> _ACTIVITY_:
Copy the lines of the records from the one containing "株式会社 福岡ビル開発" through the one containing "TEL : 092-473-1124 FAX : 092-473-1125", switching "TEL" to "電話" and changing nothing else. Give only those lines.

> _RECORDED INFORMATION_:
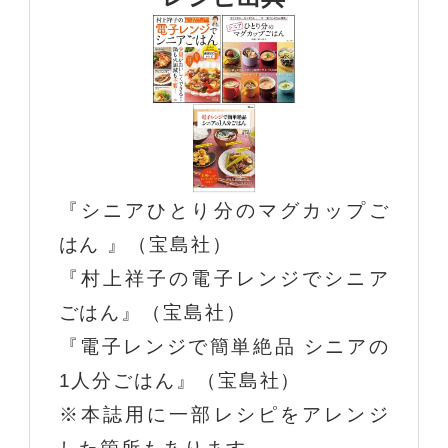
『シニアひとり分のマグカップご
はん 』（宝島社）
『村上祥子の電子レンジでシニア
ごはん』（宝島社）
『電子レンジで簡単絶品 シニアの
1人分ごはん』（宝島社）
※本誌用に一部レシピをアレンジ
==
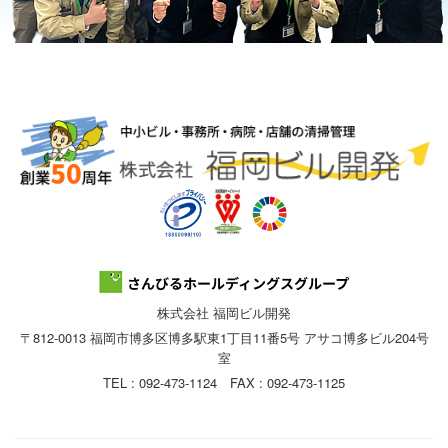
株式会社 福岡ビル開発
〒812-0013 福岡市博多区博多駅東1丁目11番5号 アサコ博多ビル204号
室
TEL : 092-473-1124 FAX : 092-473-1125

> _SOLUTION TO THIS TASK_:
株式会社 福岡ビル開発
〒812-0013 福岡市博多区博多駅東1丁目11番5号 アサコ博多ビル204号
室
電話 : 092-473-1124 FAX : 092-473-1125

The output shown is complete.